The underlying basis for this guideline is that in most marriages terminating under these circumstances, there is not sufficient income to permit both parties to enjoy the same lifestyle they enjoyed during the marriage. Under the statute, this same principle and many of the same factors are applicable in setting the level of child support. See ORS 107.105(1)(b) and (c).

In this case, the wife testified that her monthly expenses for house payments, taxes, maintenance, utilities, food and transportation came to roughly $790 and her take-home salary is $430. The trial court award of spousal and child support totals $340. This leaves husband with $620 to meet his monthly needs. Under the circumstances, we believe that spoúsal and child support should be increased from $340 per month to $400 per month ($100 per child and $100 spousal support).

In order to increase her earning capacity to any great extent, the wife will most probably need to seek further education. In addition to working full-time, she will have parental responsibilities until her youngest child leaves home, which will make further education difficult during the next few years. Accordingly, spousal support is extended to run until June 5, 1985, two years after the youngest child turns 18.

The trial judge did not require husband to maintain health, dental and life insurance for the benefit of the children as the wife requested. The wife assigns this *699failure as error. Our reading of the record leads us to believe that omission of this provision was an oversight inasmuch as the husband was apparently providing such coverage at the time of the hearing.2 In any case, the decree is amended to require husband to maintain his life insurance policy or policies, and his medical and dental insurance (so long as obtainable through his employment) for the benefit of his children, such insurance to be coterminous with his duty to provide child support as to each child.

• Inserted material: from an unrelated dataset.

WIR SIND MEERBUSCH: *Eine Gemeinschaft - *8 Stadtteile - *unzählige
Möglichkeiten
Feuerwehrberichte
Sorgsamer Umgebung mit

2) The wife requested that the family home be given to her subject tó a $10,000 lien in the husband’s favor. The trial judge ordered sale of the house in June, 1981, the proceeds to be divided equally. The decree also states (as does the court’s letter opinion):

" * * * Respondent [sic, petitioner-husband] is granted the option, to be executed at any time prior to June 1,1981, to purchase Respondent’s [wife’s] interest in said real property at its then fair market value, less 7 percent.”

Since the husband requested this option, we assume the trial court intended that he have the right to buy out the wife’s interest.

By statute, we presume that, taking into account the wife’s contribution as homemaker, the parties contributed equally to the acquisition of property during the marriage. ORS 107.105(1)(e). There was no evidence to rebut that presumption. The division of equity in the family home, which represents the bulk of the parties’ assets, was equal with the exception of the husband’s option to buy the house at fair market value less 7 percent. The 7 percent reduction is deleted. The date of sale is postponed until June 1, 1983, after the youngest child has reached 18, and the husband’s option to buy is subject to the wife’s right to reside in the home until that date.

*7003) The question of attorney fees is one of fact. Fery and Fery, 20 Or App 581, 585, 532 P2d 1131 (1975). There was no evidence on the matter presented at trial.3 There is therefore no basis for awarding attorney fees. Id.

Affirmed as modified. No costs to either party.

The wife also assigned as error failure to provide that the husband was to pay off certain debts of the family existing at the time of dissolution. This obligation was conceded by the husband.

The husband’s petition for dissolution alleged that husband should be required to "maintain his existing life and medical insurance policies” for the children’s benefit. There was no testimony on the matter at trial other than husband’s passing acknowledgment of this obligation.

The petition alleged that each party should be required to pay his own attorney fees. The wife, in response, filed only a notice of appearance. The only evidence was that the wife had been required to borrow to pay her attorney.